Organizacje proobronne
W projekcie ustawy zostały też uregulowane kwestie współpracy resortu obrony narodowej z organizacjami proobronnymi. – Wśród propozycji przełomowym rozwiązaniem jest fakt ujęcia organizacji proobronnych w ramy ustawowe. Jak dotąd żadne przepisy nie definiowały czym dokładnie jest organizacja proobronna – przyznaje Marcin Korowaj, prezes zarządu Fundacji na Rzecz Obronności i Bezpieczeństwa Kraju „Combat Alert”.
Według zapisów ustawy będzie to „organizacja pozarządowa prowadząca społecznie użyteczną działalność na rzecz wzmocnienia bezpieczeństwa państwa oraz narodowych zdolności obronnych, z którą minister obrony narodowej zawarł partnerską umowę proobronną”. Ta ostatnia, wprowadzona na mocy decyzji MON-u z końca 2020 roku stała się nową formułą współpracy. Organizacje, które ją podpisują są zobligowane do angażowania się w przedsięwzięcia resortu związane z upowszechnianiem umiejętności ważnych dla bezpieczeństwa państwa oraz podnoszenia kwalifikacji swoich członków w celu np. szkolenia młodzieży klas mundurowych. – W zamian za to organizacje mogą liczyć na szkolenia z wykorzystaniem infrastruktury, sprzętu, kadry, mają również możliwość pozyskiwania pomieszczeń na tworzenie swoich siedzib na terenach podległych resortowi – mówi Marcin Korowaj.
W projekcie ustawy znalazł się także zapis mówiący o tym, że członkowie organizacji proobronnych w okresie do 12 miesięcy, liczonym od momentu zawarcia umowy lub uzyskania członkostwa w organizacji, będą kierowani na 28-dniowe szkolenie podstawowe, a po nim staną się żołnierzami aktywnej rezerwy. Marcin Korowaj zwraca jednak uwagę, że na etapie prac legislacyjnych przedstawiciele organizacji zgłosili do tej kwestii swoje uwagi. – Choć sam pomysł nie jest zły, bo przecież każdy z proobronnych jest zainteresowany wojskiem, bezpieczeństwem i obronnością, to jednak musimy założyć, że nie każdy obligatoryjnie chce zakładać mundur. Uważamy więc, że udział w szkoleniu podstawowym i złożenie przysięgi wojskowej, powinno być kierowane do ochotników – podkreśla prezes zarządu „Combat Alert”.

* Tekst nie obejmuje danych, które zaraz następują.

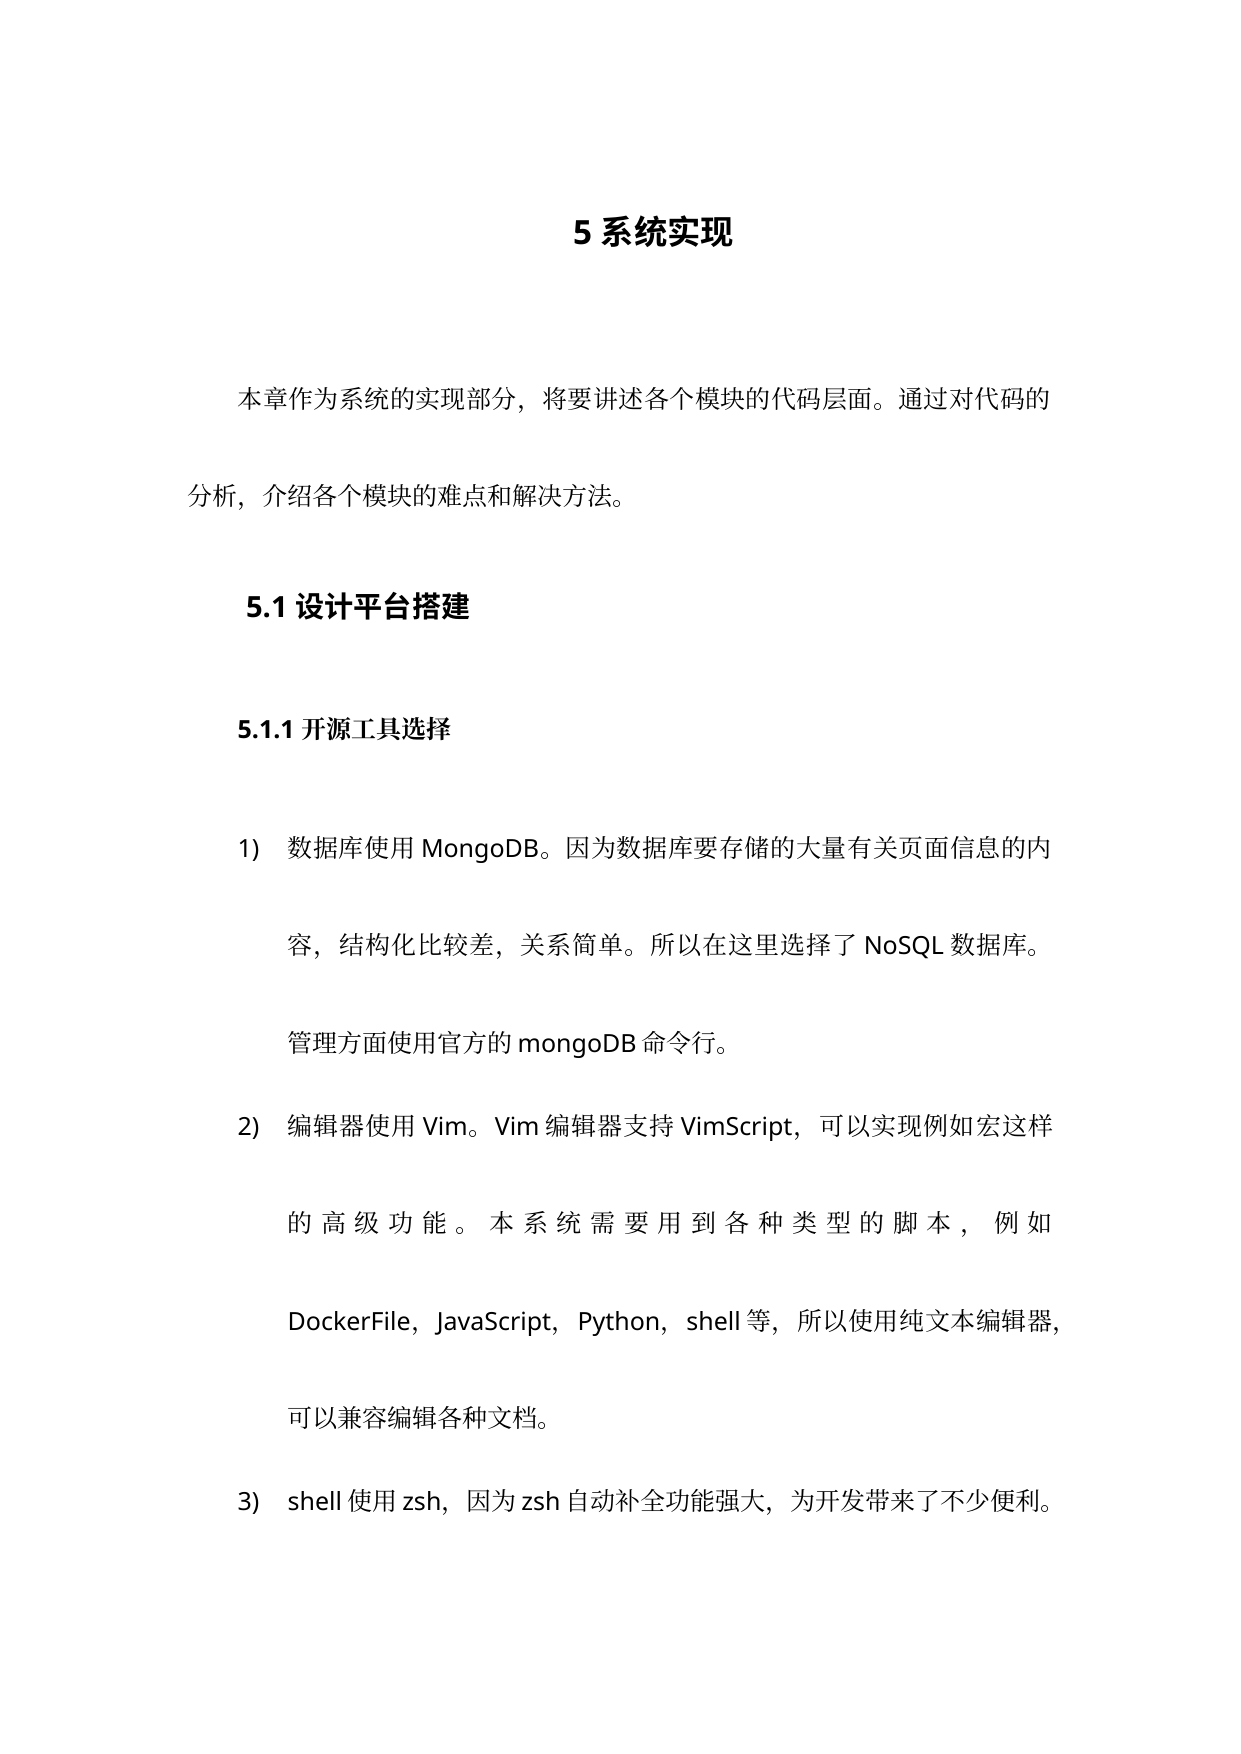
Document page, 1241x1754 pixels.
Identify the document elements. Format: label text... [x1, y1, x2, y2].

list shell使用zsh，因为zsh自动补全功能强大，为开发带来了不少便利。 [237, 1467, 1053, 1532]
list 编辑器使用Vim。Vim编辑器支持VimScript，可以实现例如宏这样的高级功能。本系统需要用到各种类型的脚本，例如DockerFile，JavaScript，Python，shell等，所以使用纯文本编辑器，可以兼容编辑各种文档。 [237, 1092, 1053, 1449]
list 数据库使用MongoDB。因为数据库要存储的大量有关页面信息的内容，结构化比较差，关系简单。所以在这里选择了NoSQL数据库。管理方面使用官方的mongoDB命令行。 [237, 814, 1053, 1074]
text 本章作为系统的实现部分，将要讲述各个模块的代码层面。通过对代码的分析，介绍各个模块的难点和解决方法。 [187, 365, 1053, 527]
text 5.1 设计平台搭建 [187, 572, 1053, 637]
text 5.1.1 开源工具选择 [187, 696, 1053, 761]
text 5 系统实现 [187, 197, 1053, 262]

W szczegółowych przepisach mają zostać określone m.in. wymogi dla organizacji, która chce zawrzeć umowę z MON-em, sposób jej weryfikacji, zakres wsparcia finansowego i rzeczowego, a także obszary szkoleniowe, w których proobronni mogą uzyskać uprawnienia do prowadzenia działalności instruktorskiej.